Why do I even read this stuff ?
Some of my favorite bits:
But if Congress can ban the partial-birth procedure, why can’t it express its “ethical and moral concerns” with the standard procedure for second-trimester abortions, dilation and evacuation? As Kennedy notes, this procedure, in which the fetus is dismembered before being removed, is “in some respects as brutal, if not more,” as the partial-birth procedure.
Why can’t Congress impose its ethical views by requiring any woman seeking an abortion to wait a few weeks, watch a sonogram of her developing fetus, listen to an antiabortion lecture?
And so much, by the way, for the conservatives’ hymns to federalism. Now a state that wants to allow the procedure is barred from doing so — even if its lawmakers believe that would best protect the health of women there. Well gee, I’m so sorry we’re banning the states’ rights to approve infanticide!

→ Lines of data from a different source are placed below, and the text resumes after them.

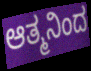
ಆತ್ಮನಿಂದ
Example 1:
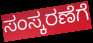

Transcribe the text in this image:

ಸಂಸ್ಕರಣೆಗೆ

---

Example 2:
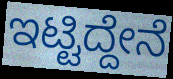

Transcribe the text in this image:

ಇಟ್ಟಿದ್ದೇನೆ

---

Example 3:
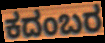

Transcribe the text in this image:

ಕದಂಬರ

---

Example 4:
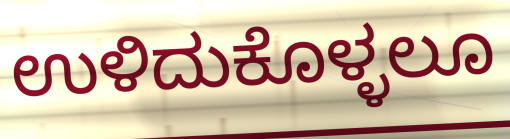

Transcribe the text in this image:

ಉಳಿದುಕೊಳ್ಳಲೂ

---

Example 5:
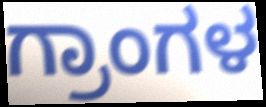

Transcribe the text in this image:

ಗ್ರಾಂಗಳ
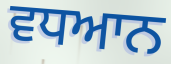
ਵਧਆਨ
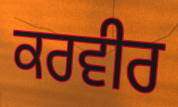
ਕਰਵੀਰ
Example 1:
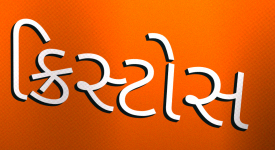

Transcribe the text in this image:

ક્રિસ્ટોસ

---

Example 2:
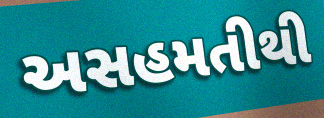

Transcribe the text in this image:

અસહમતીથી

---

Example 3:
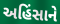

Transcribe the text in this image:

અહિંસાને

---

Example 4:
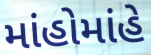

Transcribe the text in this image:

માંહોમાંહે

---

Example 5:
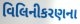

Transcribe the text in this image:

વિલિનીકરણના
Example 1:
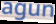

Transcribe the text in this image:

agun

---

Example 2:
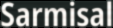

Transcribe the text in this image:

Sarmisal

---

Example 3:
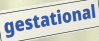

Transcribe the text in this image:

gestational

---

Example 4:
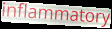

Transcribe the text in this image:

inflammatory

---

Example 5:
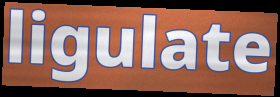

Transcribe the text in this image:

ligulate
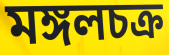
মঙ্গলচক্র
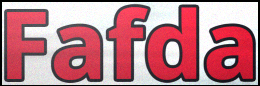
Fafda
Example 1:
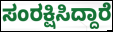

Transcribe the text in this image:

ಸಂರಕ್ಷಿಸಿದ್ದಾರೆ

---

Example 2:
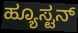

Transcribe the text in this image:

ಹ್ಯೂಸ್ಟನ್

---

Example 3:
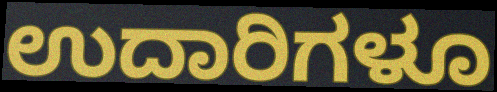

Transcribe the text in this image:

ಉದಾರಿಗಳೂ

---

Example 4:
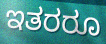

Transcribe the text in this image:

ಇತರರೂ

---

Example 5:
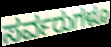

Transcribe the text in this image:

ಸರ್ವರುಗಳೂ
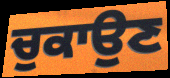
ਚੁਕਾਉਣ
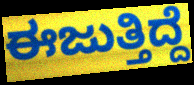
ಈಜುತ್ತಿದ್ದೆ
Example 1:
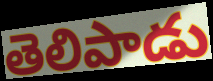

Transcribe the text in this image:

తెలిపాడు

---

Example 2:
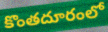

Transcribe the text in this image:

కొంతదూరంలో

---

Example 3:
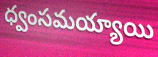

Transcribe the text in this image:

ధ్వంసమయ్యాయి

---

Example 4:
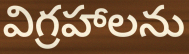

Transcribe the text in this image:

విగ్రహాలను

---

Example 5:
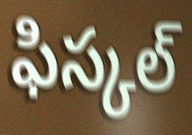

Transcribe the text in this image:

ఫిస్కల్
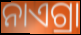
ନାଏଗ୍ରା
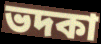
ভদকা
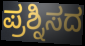
ಪ್ರಶ್ನಿಸದ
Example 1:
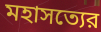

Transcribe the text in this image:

মহাসত্যের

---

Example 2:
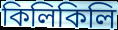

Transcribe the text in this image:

কিলিকিলি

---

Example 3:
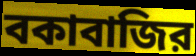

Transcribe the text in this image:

বকাবাজির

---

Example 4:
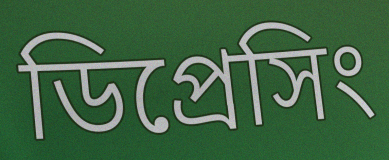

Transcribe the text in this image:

ডিপ্রেসিং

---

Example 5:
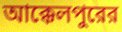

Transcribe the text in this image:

আক্কেলপুরের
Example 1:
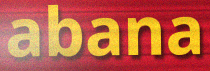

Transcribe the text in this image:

abana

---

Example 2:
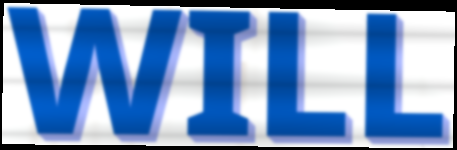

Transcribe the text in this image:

WILL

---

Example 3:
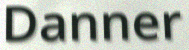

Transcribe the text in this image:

Danner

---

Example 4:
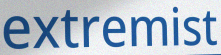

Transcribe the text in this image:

extremist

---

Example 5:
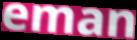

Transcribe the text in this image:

eman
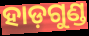
ହାଡ଼ଗୁଣ୍ଡ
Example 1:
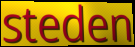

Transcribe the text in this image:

steden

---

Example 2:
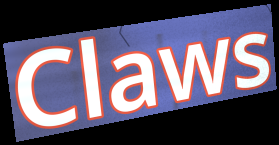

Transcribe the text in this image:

Claws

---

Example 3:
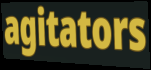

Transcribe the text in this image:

agitators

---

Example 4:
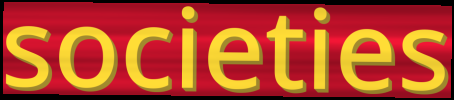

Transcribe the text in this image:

societies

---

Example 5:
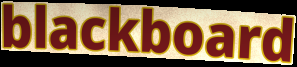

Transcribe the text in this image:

blackboard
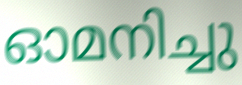
ഓമനിച്ചു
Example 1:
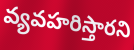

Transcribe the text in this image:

వ్యవహరిస్తారని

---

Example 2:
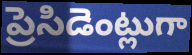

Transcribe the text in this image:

ప్రెసిడెంట్లుగా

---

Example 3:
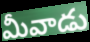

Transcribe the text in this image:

మీవాడు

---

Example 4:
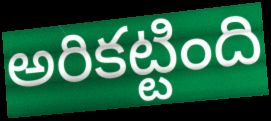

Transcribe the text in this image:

అరికట్టింది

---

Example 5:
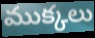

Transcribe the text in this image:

ముక్కలు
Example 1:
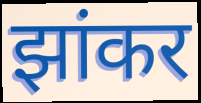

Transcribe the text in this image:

झांकर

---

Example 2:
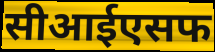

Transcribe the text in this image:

सीआईएसफ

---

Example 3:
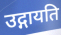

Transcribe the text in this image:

उद्गायति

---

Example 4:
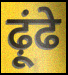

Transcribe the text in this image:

ढ़ूंढे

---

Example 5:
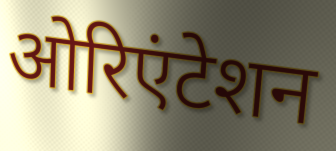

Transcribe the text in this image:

ओरिएंटेशन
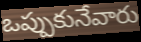
ఒప్పుకునేవారు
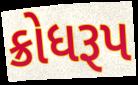
ક્રોધરૂપ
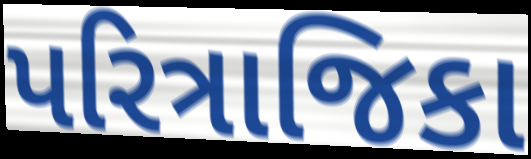
પરિત્રાજિકા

Third, and most chilling, was the court’s willingness to subordinate the health of individual women, and the individual judgment of physicians, to the moral whims of the majority. Whims of the majority? Congress studies this stuff, has extensive committee hearings, and then votes. Judges just…um…decide. So which one is the whims of the majority?
(snip)
This is a dangerous ruling, but I have some hope that its effect will turn out to be limited. Kennedy was horrified by the partial-birth procedure, no doubt sincerely. That emotional response may not carry over into his assessment of other abortion laws.